Album, I am alive, but only if you say I am
Release Date: February 25, 2022
Genre: Indie-Rock

I am alive, but only if you say I am is the latest album from Toronto-based band, Long Range Hustle.

The arrangements of I am alive, but only if you say I am are complex, but with an ease and confidence, that feels truly effortless. According to their bio, the five-piece indie band grew up together in the woods of small-town Ontario and that really shines through in their music. For instance, the arsenal that makes up the band’s sound (vocals, backup vocals, guitar, violin, synths, keys, drum, and bass) are often playing at the same time, but still manage to not sound discordant or overwhelming – instead, they form a well oil machine that only increase the energy and grandeur of the soundscape. You really feel the history of a band that has been jamming together for a long time on this album. The topics of the album are universal, mostly focusing on relationships and the general stresses of living, yet the lyrics are dense and poetic. Probably my favorite line was from the track, the Comeback Kid, which defiantly says “I wanna go to heaven with a bad word written on my wrist.”

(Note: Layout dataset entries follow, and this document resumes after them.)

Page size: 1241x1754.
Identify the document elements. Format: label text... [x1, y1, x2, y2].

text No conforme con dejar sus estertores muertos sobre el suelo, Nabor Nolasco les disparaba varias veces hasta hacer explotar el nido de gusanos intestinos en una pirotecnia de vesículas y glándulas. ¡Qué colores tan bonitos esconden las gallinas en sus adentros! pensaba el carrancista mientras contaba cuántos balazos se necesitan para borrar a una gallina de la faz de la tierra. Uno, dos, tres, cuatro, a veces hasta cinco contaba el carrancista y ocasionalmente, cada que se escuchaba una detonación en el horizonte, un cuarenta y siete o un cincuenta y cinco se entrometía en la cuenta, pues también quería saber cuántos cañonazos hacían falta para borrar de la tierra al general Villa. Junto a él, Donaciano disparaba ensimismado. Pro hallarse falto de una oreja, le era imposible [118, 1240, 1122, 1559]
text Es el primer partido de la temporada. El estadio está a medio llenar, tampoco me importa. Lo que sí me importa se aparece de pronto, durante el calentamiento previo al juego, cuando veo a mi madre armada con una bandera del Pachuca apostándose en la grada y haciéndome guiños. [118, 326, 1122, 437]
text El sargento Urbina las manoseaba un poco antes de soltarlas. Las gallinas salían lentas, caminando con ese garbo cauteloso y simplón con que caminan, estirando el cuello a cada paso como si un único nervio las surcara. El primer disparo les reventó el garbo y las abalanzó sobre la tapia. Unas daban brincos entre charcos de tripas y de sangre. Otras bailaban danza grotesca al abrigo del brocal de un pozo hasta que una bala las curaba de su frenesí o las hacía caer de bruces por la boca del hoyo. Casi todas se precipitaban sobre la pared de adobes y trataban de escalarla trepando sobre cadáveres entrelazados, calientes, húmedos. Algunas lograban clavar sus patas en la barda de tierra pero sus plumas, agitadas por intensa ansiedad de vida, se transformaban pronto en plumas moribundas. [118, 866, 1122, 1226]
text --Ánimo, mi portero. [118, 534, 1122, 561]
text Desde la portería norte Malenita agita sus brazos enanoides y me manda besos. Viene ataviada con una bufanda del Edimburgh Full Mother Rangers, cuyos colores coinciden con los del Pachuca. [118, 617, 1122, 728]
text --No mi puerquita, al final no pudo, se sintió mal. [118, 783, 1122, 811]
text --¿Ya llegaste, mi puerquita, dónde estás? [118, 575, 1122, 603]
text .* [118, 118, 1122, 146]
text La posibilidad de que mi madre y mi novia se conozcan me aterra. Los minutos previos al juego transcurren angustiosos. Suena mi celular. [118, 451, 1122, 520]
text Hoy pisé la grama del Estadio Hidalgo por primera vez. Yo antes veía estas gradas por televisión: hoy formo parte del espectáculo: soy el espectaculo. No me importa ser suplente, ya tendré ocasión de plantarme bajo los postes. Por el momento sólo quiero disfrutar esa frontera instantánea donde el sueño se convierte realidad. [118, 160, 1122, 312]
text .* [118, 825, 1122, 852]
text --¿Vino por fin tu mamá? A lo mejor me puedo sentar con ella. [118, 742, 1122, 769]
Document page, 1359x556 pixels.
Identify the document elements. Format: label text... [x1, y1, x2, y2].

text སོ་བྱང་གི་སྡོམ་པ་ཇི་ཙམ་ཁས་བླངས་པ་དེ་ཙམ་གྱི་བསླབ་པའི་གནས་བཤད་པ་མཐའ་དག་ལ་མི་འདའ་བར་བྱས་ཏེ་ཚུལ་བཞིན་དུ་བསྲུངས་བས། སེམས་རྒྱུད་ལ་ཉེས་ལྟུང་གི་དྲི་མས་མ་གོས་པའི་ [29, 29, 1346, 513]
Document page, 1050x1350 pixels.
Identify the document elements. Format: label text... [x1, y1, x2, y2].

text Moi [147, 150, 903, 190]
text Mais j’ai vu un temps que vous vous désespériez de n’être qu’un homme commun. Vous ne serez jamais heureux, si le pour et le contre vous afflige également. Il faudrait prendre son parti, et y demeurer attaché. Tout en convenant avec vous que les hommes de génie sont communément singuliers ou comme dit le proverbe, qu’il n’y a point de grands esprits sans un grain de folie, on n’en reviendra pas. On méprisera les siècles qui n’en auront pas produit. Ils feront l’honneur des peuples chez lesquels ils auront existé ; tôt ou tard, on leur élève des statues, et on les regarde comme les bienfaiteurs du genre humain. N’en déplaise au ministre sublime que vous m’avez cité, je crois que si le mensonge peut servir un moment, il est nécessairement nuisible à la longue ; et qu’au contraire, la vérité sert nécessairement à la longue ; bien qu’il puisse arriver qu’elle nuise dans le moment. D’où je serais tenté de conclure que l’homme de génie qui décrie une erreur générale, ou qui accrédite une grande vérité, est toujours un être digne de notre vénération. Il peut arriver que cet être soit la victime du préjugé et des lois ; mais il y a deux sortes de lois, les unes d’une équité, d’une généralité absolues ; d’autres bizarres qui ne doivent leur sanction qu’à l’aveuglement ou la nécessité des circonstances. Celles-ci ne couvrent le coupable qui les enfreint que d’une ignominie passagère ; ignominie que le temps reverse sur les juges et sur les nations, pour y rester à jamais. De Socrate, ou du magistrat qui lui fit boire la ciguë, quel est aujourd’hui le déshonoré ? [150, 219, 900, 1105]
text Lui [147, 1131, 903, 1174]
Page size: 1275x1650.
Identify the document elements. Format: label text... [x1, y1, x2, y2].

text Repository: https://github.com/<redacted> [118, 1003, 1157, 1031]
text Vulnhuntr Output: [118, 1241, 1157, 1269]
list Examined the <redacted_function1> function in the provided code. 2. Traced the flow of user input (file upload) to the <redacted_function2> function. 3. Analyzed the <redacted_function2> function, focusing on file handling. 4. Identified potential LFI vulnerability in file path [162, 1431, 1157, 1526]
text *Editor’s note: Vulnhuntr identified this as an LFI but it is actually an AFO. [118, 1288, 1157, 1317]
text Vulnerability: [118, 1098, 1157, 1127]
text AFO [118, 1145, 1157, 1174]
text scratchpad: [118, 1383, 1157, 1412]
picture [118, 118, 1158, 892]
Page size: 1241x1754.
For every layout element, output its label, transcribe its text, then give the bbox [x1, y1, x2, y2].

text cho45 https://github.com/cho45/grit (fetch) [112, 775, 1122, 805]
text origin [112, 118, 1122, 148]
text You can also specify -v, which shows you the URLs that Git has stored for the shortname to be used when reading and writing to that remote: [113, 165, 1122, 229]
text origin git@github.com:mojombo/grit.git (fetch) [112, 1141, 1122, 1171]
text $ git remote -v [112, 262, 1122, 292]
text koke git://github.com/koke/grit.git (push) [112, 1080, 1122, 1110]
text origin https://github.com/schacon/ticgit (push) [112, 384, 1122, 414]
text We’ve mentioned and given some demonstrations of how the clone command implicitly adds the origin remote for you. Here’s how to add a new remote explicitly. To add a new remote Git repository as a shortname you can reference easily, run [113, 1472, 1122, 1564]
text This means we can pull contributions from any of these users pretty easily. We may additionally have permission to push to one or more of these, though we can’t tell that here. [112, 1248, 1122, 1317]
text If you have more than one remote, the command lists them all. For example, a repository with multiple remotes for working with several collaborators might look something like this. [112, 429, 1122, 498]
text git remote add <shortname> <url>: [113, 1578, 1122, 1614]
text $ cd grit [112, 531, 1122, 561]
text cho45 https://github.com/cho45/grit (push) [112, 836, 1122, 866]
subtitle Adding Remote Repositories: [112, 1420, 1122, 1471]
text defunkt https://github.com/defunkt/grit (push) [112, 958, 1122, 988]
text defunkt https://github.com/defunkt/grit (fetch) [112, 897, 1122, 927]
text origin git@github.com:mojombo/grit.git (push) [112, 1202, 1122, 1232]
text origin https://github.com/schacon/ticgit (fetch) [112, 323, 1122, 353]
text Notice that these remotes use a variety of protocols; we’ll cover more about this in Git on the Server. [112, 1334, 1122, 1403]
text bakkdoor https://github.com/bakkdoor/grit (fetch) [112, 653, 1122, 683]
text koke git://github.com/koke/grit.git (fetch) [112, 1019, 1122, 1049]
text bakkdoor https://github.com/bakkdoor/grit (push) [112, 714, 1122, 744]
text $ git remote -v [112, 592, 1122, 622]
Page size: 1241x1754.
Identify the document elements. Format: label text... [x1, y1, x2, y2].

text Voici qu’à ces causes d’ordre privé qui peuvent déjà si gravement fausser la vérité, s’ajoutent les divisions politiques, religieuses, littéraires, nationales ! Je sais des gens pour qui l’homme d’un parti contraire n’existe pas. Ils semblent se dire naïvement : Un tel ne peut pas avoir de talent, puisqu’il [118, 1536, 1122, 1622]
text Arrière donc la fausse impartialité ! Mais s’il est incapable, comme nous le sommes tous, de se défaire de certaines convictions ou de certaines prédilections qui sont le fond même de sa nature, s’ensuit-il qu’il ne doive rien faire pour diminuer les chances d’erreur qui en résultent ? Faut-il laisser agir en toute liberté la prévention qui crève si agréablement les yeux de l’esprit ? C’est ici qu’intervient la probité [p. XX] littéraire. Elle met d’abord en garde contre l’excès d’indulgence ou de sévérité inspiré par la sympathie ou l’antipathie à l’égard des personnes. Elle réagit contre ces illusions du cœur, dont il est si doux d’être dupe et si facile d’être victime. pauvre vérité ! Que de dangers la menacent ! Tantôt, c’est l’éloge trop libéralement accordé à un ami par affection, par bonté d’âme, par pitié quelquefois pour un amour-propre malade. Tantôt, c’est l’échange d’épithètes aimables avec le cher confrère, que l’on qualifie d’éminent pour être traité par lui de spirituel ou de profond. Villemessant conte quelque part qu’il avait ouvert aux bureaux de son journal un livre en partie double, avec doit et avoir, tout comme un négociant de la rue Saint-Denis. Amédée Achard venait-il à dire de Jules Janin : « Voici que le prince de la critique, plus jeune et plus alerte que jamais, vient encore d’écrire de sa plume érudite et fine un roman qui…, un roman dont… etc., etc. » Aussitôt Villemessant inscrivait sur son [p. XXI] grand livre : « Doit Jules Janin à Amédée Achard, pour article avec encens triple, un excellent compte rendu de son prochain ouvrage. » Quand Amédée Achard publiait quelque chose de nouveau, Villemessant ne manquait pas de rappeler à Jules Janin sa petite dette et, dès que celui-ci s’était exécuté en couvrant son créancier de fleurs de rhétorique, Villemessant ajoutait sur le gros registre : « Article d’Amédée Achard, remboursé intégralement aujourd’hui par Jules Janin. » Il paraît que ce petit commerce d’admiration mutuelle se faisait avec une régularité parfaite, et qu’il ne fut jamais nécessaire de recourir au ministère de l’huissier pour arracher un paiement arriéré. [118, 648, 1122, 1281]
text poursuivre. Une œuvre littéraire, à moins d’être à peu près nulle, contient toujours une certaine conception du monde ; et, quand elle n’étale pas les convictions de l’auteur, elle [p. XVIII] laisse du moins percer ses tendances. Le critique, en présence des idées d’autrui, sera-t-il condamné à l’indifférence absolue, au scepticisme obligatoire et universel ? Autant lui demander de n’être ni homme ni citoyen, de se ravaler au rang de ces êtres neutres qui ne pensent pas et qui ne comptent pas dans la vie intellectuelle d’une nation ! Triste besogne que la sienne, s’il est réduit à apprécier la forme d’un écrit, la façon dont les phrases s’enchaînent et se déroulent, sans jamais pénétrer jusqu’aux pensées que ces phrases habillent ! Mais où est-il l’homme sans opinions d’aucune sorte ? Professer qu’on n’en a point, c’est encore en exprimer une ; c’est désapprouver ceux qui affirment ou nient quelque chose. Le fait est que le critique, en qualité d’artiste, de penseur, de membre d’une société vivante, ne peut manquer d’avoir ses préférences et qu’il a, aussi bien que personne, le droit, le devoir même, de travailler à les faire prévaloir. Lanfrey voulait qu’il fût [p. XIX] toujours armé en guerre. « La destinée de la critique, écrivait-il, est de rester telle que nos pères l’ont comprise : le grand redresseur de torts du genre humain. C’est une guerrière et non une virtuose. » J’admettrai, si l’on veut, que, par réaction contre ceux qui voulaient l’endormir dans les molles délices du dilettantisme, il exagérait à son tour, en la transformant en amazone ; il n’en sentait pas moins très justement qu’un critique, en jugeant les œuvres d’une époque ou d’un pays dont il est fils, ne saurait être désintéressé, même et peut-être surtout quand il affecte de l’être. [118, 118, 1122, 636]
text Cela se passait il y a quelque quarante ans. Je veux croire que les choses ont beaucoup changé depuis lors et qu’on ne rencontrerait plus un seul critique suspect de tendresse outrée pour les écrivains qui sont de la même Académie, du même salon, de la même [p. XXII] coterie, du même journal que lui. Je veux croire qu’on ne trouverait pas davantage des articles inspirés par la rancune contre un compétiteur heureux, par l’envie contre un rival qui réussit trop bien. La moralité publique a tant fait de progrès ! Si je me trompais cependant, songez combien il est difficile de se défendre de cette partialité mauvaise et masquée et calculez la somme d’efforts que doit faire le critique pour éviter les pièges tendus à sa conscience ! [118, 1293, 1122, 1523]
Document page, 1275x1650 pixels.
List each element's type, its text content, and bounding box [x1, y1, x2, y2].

A standout for me on I am alive, but only if you say I am was the track “Half Speed”. The track starts with a rain shower as the lead vocals repeat “It never gets easier, I hope it never does.” The track then quickly transitions into its full accompaniment, including handclaps, cheerily encouraging the lead vocals along. The verses outline various chores like taking out the trash, cleaning the freezer. Repetitive tasks, not unlike the repeating chorus, never get easier.  There’s a hint of more going on than simply monotonous tasks, though, with lines like how the singer “stare[s] at a month worth of mail on the floor” and “recycle the plastic cans like you’d be asked to do before./ You don’t ask anymore.” A listener could imply or project a lot of meaning onto these lines – could this be a reference to living after a loved one passed? A failing marriage? Managing a partner with depression? The brilliance of the track is it could mean all of these things or none of them. Either way, the upbeat tone of the song seems to be trying to inspire us to keep at it, because even if it never gets easier, that doesn’t mean it won’t be better. Instead, like the track’s title and bridge note, we should take things as half speed we need to in order to “Take all the time that you’re owed.”